The problem — Each entry below must be repeated exactly. Leave the pictures out of it.

--- Data Enclosed Below ---

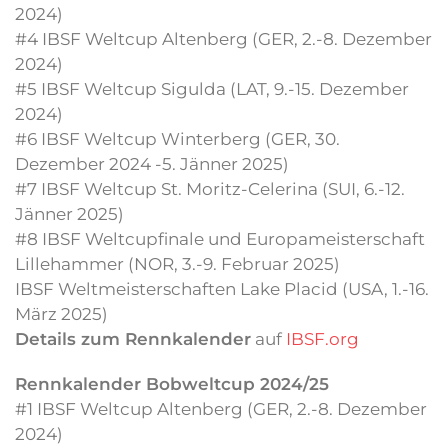
2024)
#4 IBSF Weltcup Altenberg (GER, 2.-8. Dezember
2024)
#5 IBSF Weltcup Sigulda (LAT, 9.-15. Dezember
2024)
#6 IBSF Weltcup Winterberg (GER, 30.
Dezember 2024 -5. Jänner 2025)
#7 IBSF Weltcup St. Moritz-Celerina (SUI, 6.-12.
Jänner 2025)
#8 IBSF Weltcupfinale und Europameisterschaft
Lillehammer (NOR, 3.-9. Februar 2025)
IBSF Weltmeisterschaften Lake Placid (USA, 1.-16.
März 2025)
Details zum Rennkalender
auf
IBSF.org
Rennkalender Bobweltcup 2024/25
#1 IBSF Weltcup Altenberg (GER, 2.-8. Dezember
2024)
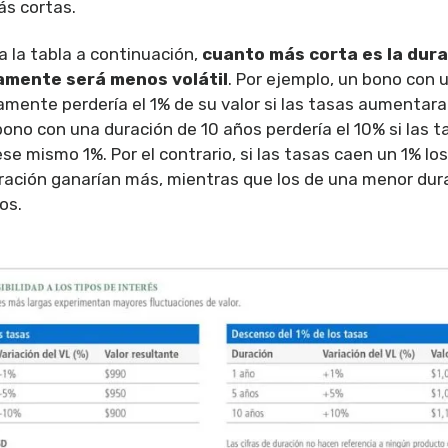
s cortas.
la tabla a continuación,
cuanto más corta es la dura
amente será menos volátil
. Por ejemplo, un bono con 
amente perdería el 1% de su valor si las tasas aumentara
ono con una duración de 10 años perdería el 10% si las t
e mismo 1%. Por el contrario, si las tasas caen un 1% lo
ación ganarían más, mientras que los de una menor dur
os.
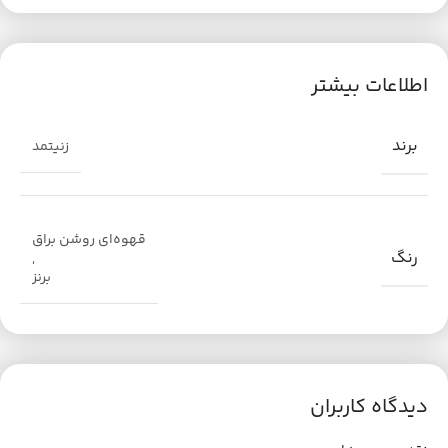
اطلاعات بیشتر
برند
زنیتمد
قهوه‌ای روشن براق
رنگ
,
برنز
دیدگاه کاربران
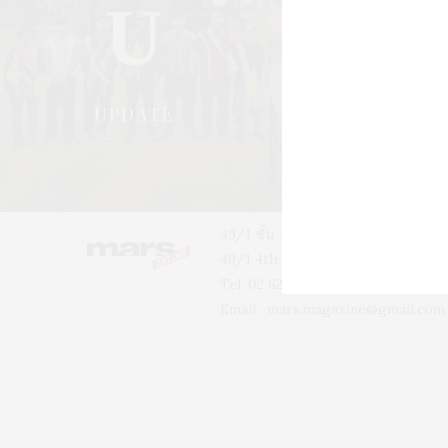
U
S
UPDATE
STYLE
49/1 ชั้น 4 อาคารบ้านเจ้าพระยา 
49/1 4th floor, Phra-A-Thit Roa
Tel. 02 629 2211 #2256 #2226
Email :
mars.magazine@gmail.com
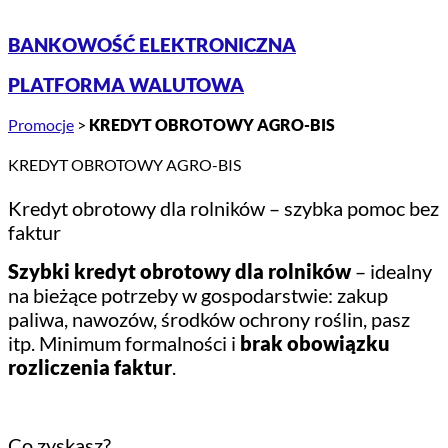
BANKOWOŚĆ ELEKTRONICZNA
PLATFORMA WALUTOWA
Promocje
>
KREDYT OBROTOWY AGRO-BIS
KREDYT OBROTOWY AGRO-BIS
Kredyt obrotowy dla rolników – szybka pomoc bez
faktur
Szybki kredyt obrotowy dla rolników
– idealny
na bieżące potrzeby w gospodarstwie: zakup
paliwa, nawozów, środków ochrony roślin, pasz
itp. Minimum formalności i
brak obowiązku
rozliczenia faktur
.
Co zyskasz?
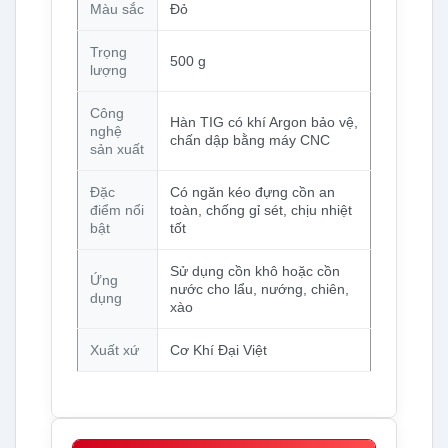
Màu sắc
Đỏ
Trọng
500 g
lượng
Công
Hàn TIG có khí Argon bảo vệ,
nghệ
chấn dập bằng máy CNC
sản xuất
Đặc
Có ngăn kéo đựng cồn an
điểm nổi
toàn, chống gỉ sét, chịu nhiệt
bật
tốt
Sử dụng cồn khô hoặc cồn
Ứng
nước cho lẩu, nướng, chiên,
dụng
xào
Xuất xứ
Cơ Khí Đại Việt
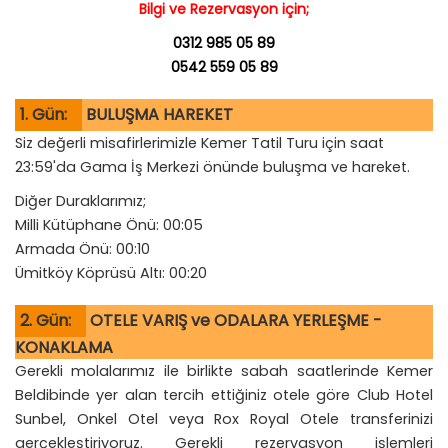
Bilgi ve Rezervasyon için;
0312 985 05 89
0542 559 05 89
1. Gün:
BULUŞMA HAREKET
Siz değerli misafirlerimizle Kemer Tatil Turu için saat
23:59'da Gama İş Merkezi önünde buluşma ve hareket.
Diğer Duraklarımız;
Milli Kütüphane Önü: 00:05
Armada Önü: 00:10
Ümitköy Köprüsü Altı: 00:20
2. Gün:
OTELE VARIŞ ve ODALARA YERLEŞME -
KONAKLAMA
Gerekli molalarımız ile birlikte sabah saatlerinde Kemer
Beldibinde yer alan tercih ettiğiniz otele göre Club Hotel
Sunbel, Onkel Otel veya Rox Royal Otele transferinizi
gerçekleştiriyoruz. Gerekli rezervasyon işlemleri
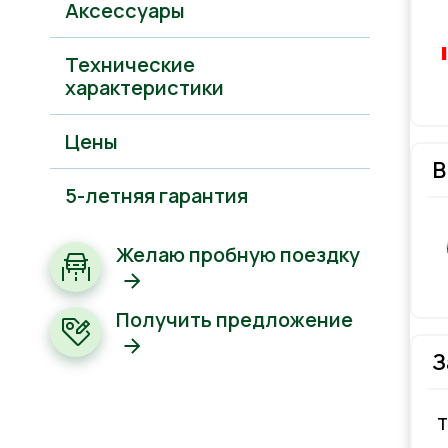
Аксессуары
Технические
характеристики
Цены
В
5-летняя гарантия
Желаю пробную поездку
Получить предложение
З
Т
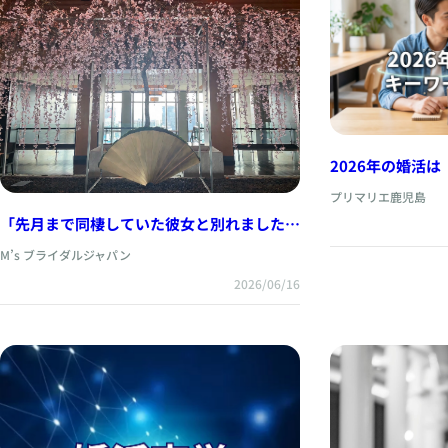
2026年の婚活
新トレンドと成
プリマリエ鹿児島
「先月まで同棲していた彼女と別れました」
そんなご相談が急増しています。別れの後こ
M’s ブライダルジャパン
そ、次の幸せへのスタートです。
2026/06/16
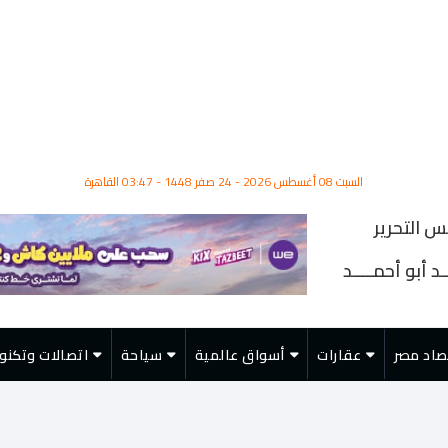
السبت 08 أغسطس 2026 - 24 صفر 1448 - 03:47 القاهرة
س التحرير
د أبو أحمــــد
صاد مصر
عقارات
أسواق عالمية
سياحة
اتصالات وتكنول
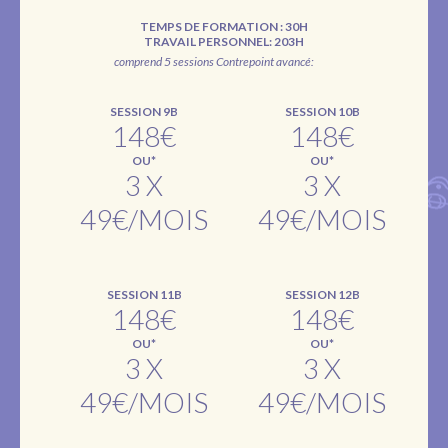
TEMPS DE FORMATION : 30H
TRAVAIL PERSONNEL: 203H
comprend 5 sessions Contrepoint avancé:
SESSION 9B
SESSION 10B
148€
148€
OU*
OU*
3 X
3 X
49€/MOIS
49€/MOIS
SESSION 11B
SESSION 12B
148€
148€
OU*
OU*
3 X
3 X
49€/MOIS
49€/MOIS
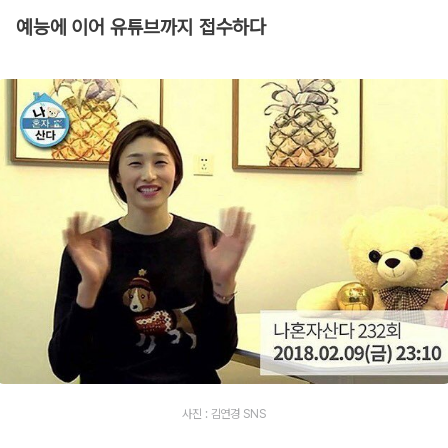
예능에 이어 유튜브까지 접수하다
사진 : 김연경 SNS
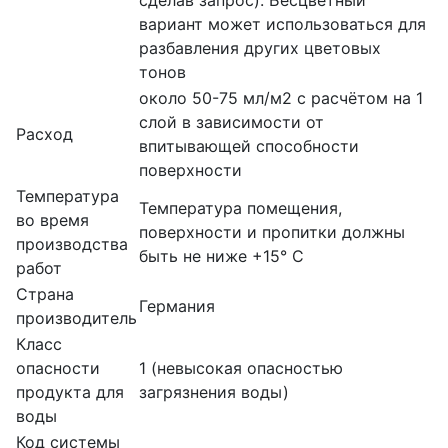
вариант может использоваться для
разбавления других цветовых
тонов
около 50-75 мл/м2 с расчётом на 1
слой в зависимости от
Расход
впитывающей способности
поверхности
Температура
Температура помещения,
во время
поверхности и пропитки должны
производства
быть не ниже +15° С
работ
Страна
Германия
производитель
Класс
опасности
1 (невысокая опасностью
продукта для
загрязнения воды)
воды
Код системы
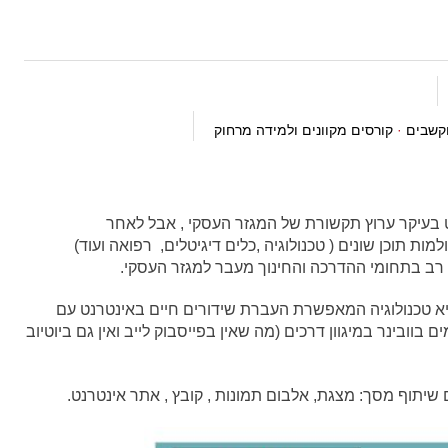
קשבים
·
קורסים מקוונים ולמידה מרחוק
 בעיקר ערוץ תקשורת של המגזר העסקי , אבל לאחר
 תוכן שונים ( טכנולוגיה ,כלים דיגיטלים, רפואה ועוד)
רב בתחומי ההדרכה והחינוך מעבר למגזר העסקי.
יא טכנולוגיה המאפשרת העברת שידורים חיים באינטרנט עם
ובינר במיגוון דרכים (מה שאין בפייסבוק לייב ואין גם ביוטיוב
 שיתוף מסך: מצגת, אלבום תמונות , קובץ , אתר אינטרנט.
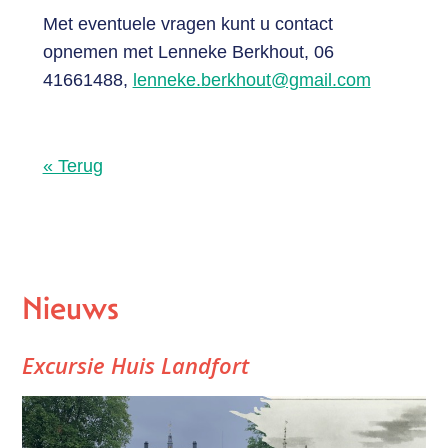
Met eventuele vragen kunt u contact
opnemen met Lenneke Berkhout, 06
41661488,
lenneke.berkhout@gmail.com
« Terug
Nieuws
Excursie Huis Landfort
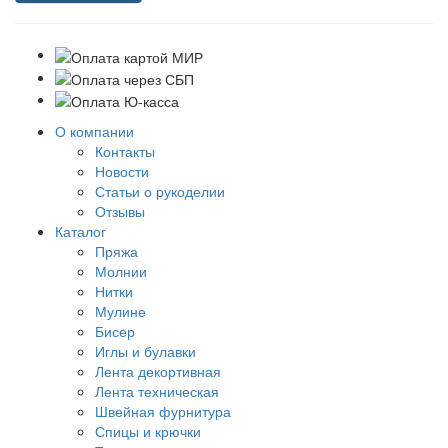
О компании
Контакты
Новости
Статьи о рукоделии
Отзывы
Каталог
Пряжа
Молнии
Нитки
Мулине
Бисер
Иглы и булавки
Лента декортивная
Лента техническая
Швейная фурнитура
Спицы и крючки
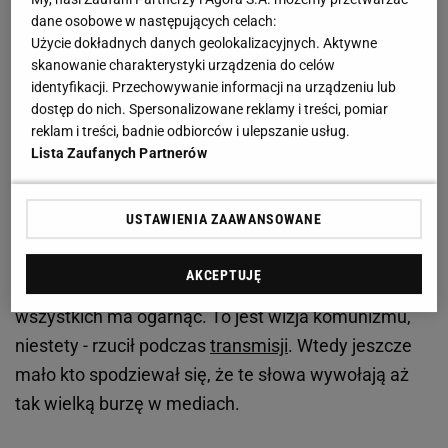
dane osobowe w następujących celach:
Babiarz wrócił do skandalu z igrzysk. Powiedział to
Użycie dokładnych danych geolokalizacyjnych. Aktywne
wprost
skanowanie charakterystyki urządzenia do celów
identyfikacji. Przechowywanie informacji na urządzeniu lub
dostęp do nich. Spersonalizowane reklamy i treści, pomiar
Ceremonię na antenie
TVP Sport
komentował
reklam i treści, badnie odbiorców i ulepszanie usług.
Przemysław
Babiarz
, który od lat jest związany z
Lista Zaufanych Partnerów
Telewizją Polską. W pewnym momencie popularny
dziennikarz bardzo wymownie skomentował całe
USTAWIENIA ZAAWANSOWANE
wydarzenie, a konkretnie wykonanie
utworu "Imagine" Johna Lennona. - Świat bez nieba,
AKCEPTUJĘ
narodów, religii to jest wizja tego pokoju, który
wszystkich ma ogarnąć. To jest wizja komunizmu,
niestety - rzucił podczas
transmisji
. Wtedy jeszcze
mało kto spodziewał się, że te słowa wywołają aż
tak wielką burzę w mediach.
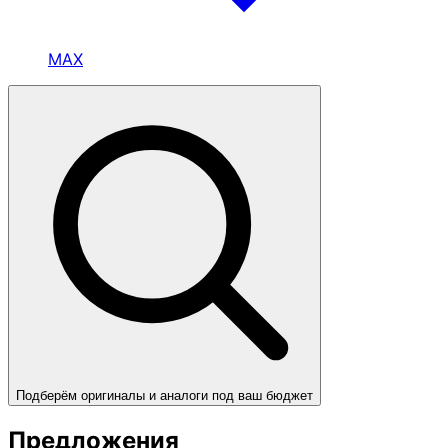
MAX
Подберём оригиналы и аналоги под ваш бюджет
Предложения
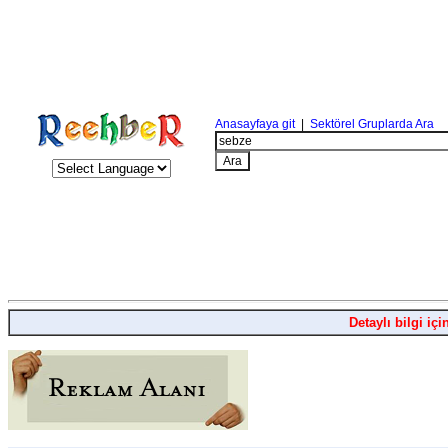
Anasayfaya git
|
Sektörel Gruplarda Ara
Detaylı bilgi içi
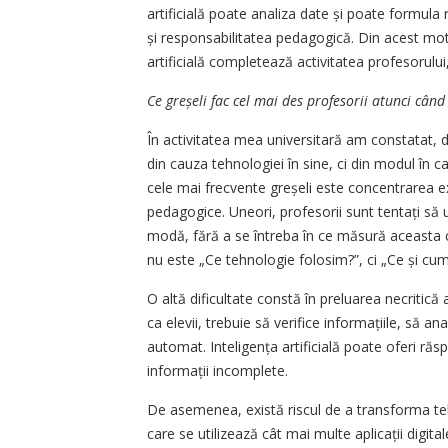
artificială poate analiza date și poate formula
și responsabilitatea pedagogică. Din acest mot
artificială completează activitatea profesorului, 
Ce greșeli fac cel mai des profesorii atunci când
În activitatea mea universitară am constatat, d
din cauza tehnologiei în sine, ci din modul în c
cele mai frecvente gre­șeli este concentrarea e
pedagogice. Uneori, profesorii sunt tentați să u
modă, fără a se întreba în ce măsură aceasta co
nu este „Ce tehnologie folosim?”, ci „Ce și cum 
O altă dificultate constă în preluarea necritică a
ca elevii, trebuie să verifice informațiile, să an
automat. Inteli­gen­ța artificială poate oferi răs
informații incomplete.
De asemenea, există riscul de a transforma tehn
care se utilizează cât mai multe aplicații digita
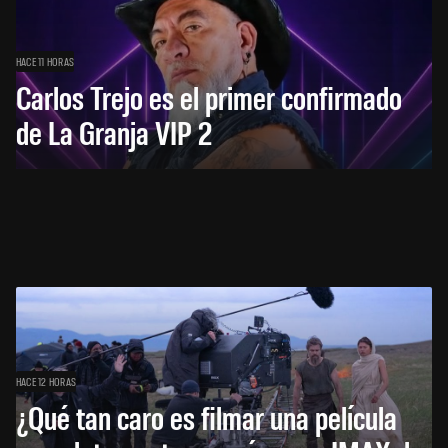
HACE 11 HORAS
Carlos Trejo es el primer confirmado
de La Granja VIP 2
HACE 12 HORAS
¿Qué tan caro es filmar una película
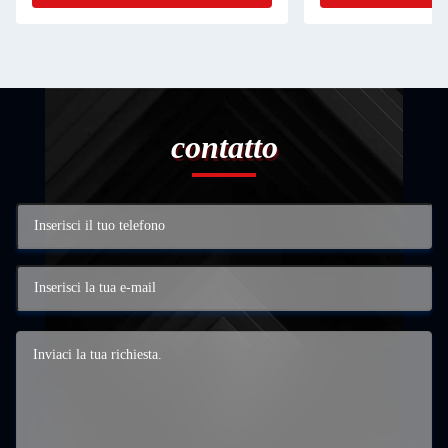
contatto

--- End of Enclosed Data ---

Solution for this problem —
2024)
#4 IBSF Weltcup Altenberg (GER, 2.-8. Dezember
2024)
#5 IBSF Weltcup Sigulda (LAT, 9.-15. Dezember
2024)
#6 IBSF Weltcup Winterberg (GER, 30.
Dezember 2024 -5. Jänner 2025)
#7 IBSF Weltcup St. Moritz-Celerina (SUI, 6.-12.
Jänner 2025)
#8 IBSF Weltcupfinale und Europameisterschaft
Lillehammer (NOR, 3.-9. Februar 2025)
IBSF Weltmeisterschaften Lake Placid (USA, 1.-16.
März 2025)
Details zum Rennkalender
auf
IBSF.org
Rennkalender Bobweltcup 2024/25
#1 IBSF Weltcup Altenberg (GER, 2.-8. Dezember
2024)
s cortas.
la tabla a continuación,
cuanto más corta es la dura
amente será menos volátil
. Por ejemplo, un bono con 
amente perdería el 1% de su valor si las tasas aumentara
ono con una duración de 10 años perdería el 10% si las t
e mismo 1%. Por el contrario, si las tasas caen un 1% lo
ación ganarían más, mientras que los de una menor dur
os.
اطلاعات بیشتر
برند
زنیتمد
قهوه‌ای روشن براق
رنگ
,
برنز
دیدگاه کاربران
U
S
UPDATE
STYLE
49/1 ชั้น 4 อาคารบ้านเจ้าพระยา 
49/1 4th floor, Phra-A-Thit Roa
Tel. 02 629 2211 #2256 #2226
Email :
mars.magazine@gmail.com
BANKOWOŚĆ ELEKTRONICZNA
PLATFORMA WALUTOWA
Promocje
>
KREDYT OBROTOWY AGRO-BIS
KREDYT OBROTOWY AGRO-BIS
Kredyt obrotowy dla rolników – szybka pomoc bez
faktur
Szybki kredyt obrotowy dla rolników
– idealny
na bieżące potrzeby w gospodarstwie: zakup
paliwa, nawozów, środków ochrony roślin, pasz
itp. Minimum formalności i
brak obowiązku
rozliczenia faktur
.
Co zyskasz?
Màu sắc
Đỏ
Trọng
500 g
lượng
Công
Hàn TIG có khí Argon bảo vệ,
nghệ
chấn dập bằng máy CNC
sản xuất
Đặc
Có ngăn kéo đựng cồn an
điểm nổi
toàn, chống gỉ sét, chịu nhiệt
bật
tốt
Sử dụng cồn khô hoặc cồn
Ứng
nước cho lẩu, nướng, chiên,
dụng
xào
Xuất xứ
Cơ Khí Đại Việt
Bilgi ve Rezervasyon için;
0312 985 05 89
0542 559 05 89
1. Gün:
BULUŞMA HAREKET
Siz değerli misafirlerimizle Kemer Tatil Turu için saat
23:59'da Gama İş Merkezi önünde buluşma ve hareket.
Diğer Duraklarımız;
Milli Kütüphane Önü: 00:05
Armada Önü: 00:10
Ümitköy Köprüsü Altı: 00:20
2. Gün:
OTELE VARIŞ ve ODALARA YERLEŞME -
KONAKLAMA
Gerekli molalarımız ile birlikte sabah saatlerinde Kemer
Beldibinde yer alan tercih ettiğiniz otele göre Club Hotel
Sunbel, Onkel Otel veya Rox Royal Otele transferinizi
gerçekleştiriyoruz. Gerekli rezervasyon işlemleri
Аксессуары
Технические
характеристики
Цены
В
5-летняя гарантия
Желаю пробную поездку
Получить предложение
З
Т
2026年の婚活
新トレンドと成
プリマリエ鹿児島
「先月まで同棲していた彼女と別れました」
そんなご相談が急増しています。別れの後こ
M’s ブライダルジャパン
そ、次の幸せへのスタートです。
2026/06/16
السبت 08 أغسطس 2026 - 24 صفر 1448 - 03:47 القاهرة
س التحرير
د أبو أحمــــد
صاد مصر
عقارات
أسواق عالمية
سياحة
اتصالات وتكنول
TEMPS DE FORMATION : 30H
TRAVAIL PERSONNEL: 203H
comprend 5 sessions Contrepoint avancé:
SESSION 9B
SESSION 10B
148€
148€
OU*
OU*
3 X
3 X
49€/MOIS
49€/MOIS
SESSION 11B
SESSION 12B
148€
148€
OU*
OU*
3 X
3 X
49€/MOIS
49€/MOIS
예능에 이어 유튜브까지 접수하다
사진 : 김연경 SNS
вариант может использоваться для
разбавления других цветовых
тонов
около 50-75 мл/м2 с расчётом на 1
слой в зависимости от
Расход
впитывающей способности
поверхности
Температура
Температура помещения,
во время
поверхности и пропитки должны
производства
быть не ниже +15° С
работ
Страна
Германия
производитель
Класс
опасности
1 (невысокая опасностью
продукта для
загрязнения воды)
воды
Код системы
קשבים
·
קורסים מקוונים ולמידה מרחוק
 בעיקר ערוץ תקשורת של המגזר העסקי , אבל לאחר
 תוכן שונים ( טכנולוגיה ,כלים דיגיטלים, רפואה ועוד)
רב בתחומי ההדרכה והחינוך מעבר למגזר העסקי.
יא טכנולוגיה המאפשרת העברת שידורים חיים באינטרנט עם
ובינר במיגוון דרכים (מה שאין בפייסבוק לייב ואין גם ביוטיוב
 שיתוף מסך: מצגת, אלבום תמונות , קובץ , אתר אינטרנט.
Met eventuele vragen kunt u contact
opnemen met Lenneke Berkhout, 06
41661488,
lenneke.berkhout@gmail.com
« Terug
Nieuws
Excursie Huis Landfort
О компании
Контакты
Новости
Статьи о рукоделии
Отзывы
Каталог
Пряжа
Молнии
Нитки
Мулине
Бисер
Иглы и булавки
Лента декортивная
Лента техническая
Швейная фурнитура
Спицы и крючки
dane osobowe w następujących celach:
Babiarz wrócił do skandalu z igrzysk. Powiedział to
Użycie dokładnych danych geolokalizacyjnych. Aktywne
wprost
skanowanie charakterystyki urządzenia do celów
identyfikacji. Przechowywanie informacji na urządzeniu lub
dostęp do nich. Spersonalizowane reklamy i treści, pomiar
Ceremonię na antenie
TVP Sport
komentował
reklam i treści, badnie odbiorców i ulepszanie usług.
Przemysław
Babiarz
, który od lat jest związany z
Lista Zaufanych Partnerów
Telewizją Polską. W pewnym momencie popularny
dziennikarz bardzo wymownie skomentował całe
USTAWIENIA ZAAWANSOWANE
wydarzenie, a konkretnie wykonanie
utworu "Imagine" Johna Lennona. - Świat bez nieba,
AKCEPTUJĘ
narodów, religii to jest wizja tego pokoju, który
wszystkich ma ogarnąć. To jest wizja komunizmu,
niestety - rzucił podczas
transmisji
. Wtedy jeszcze
mało kto spodziewał się, że te słowa wywołają aż
tak wielką burzę w mediach.
MAX
Подберём оригиналы и аналоги под ваш бюджет
Предложения
Anasayfaya git
|
Sektörel Gruplarda Ara
Detaylı bilgi içi
artificială poate analiza date și poate formula
și responsabilitatea pedagogică. Din acest mot
artificială completează activitatea profesorului, 
Ce greșeli fac cel mai des profesorii atunci când
În activitatea mea universitară am constatat, d
din cauza tehnologiei în sine, ci din modul în c
cele mai frecvente gre­șeli este concentrarea e
pedagogice. Uneori, profesorii sunt tentați să u
modă, fără a se întreba în ce măsură aceasta co
nu este „Ce tehnologie folosim?”, ci „Ce și cum 
O altă dificultate constă în preluarea necritică a
ca elevii, trebuie să verifice informațiile, să an
automat. Inteli­gen­ța artificială poate oferi răs
informații incomplete.
De asemenea, există riscul de a transforma tehn
care se utilizează cât mai multe aplicații digita
HACE 11 HORAS
Carlos Trejo es el primer confirmado
de La Granja VIP 2
HACE 12 HORAS
¿Qué tan caro es filmar una película
contatto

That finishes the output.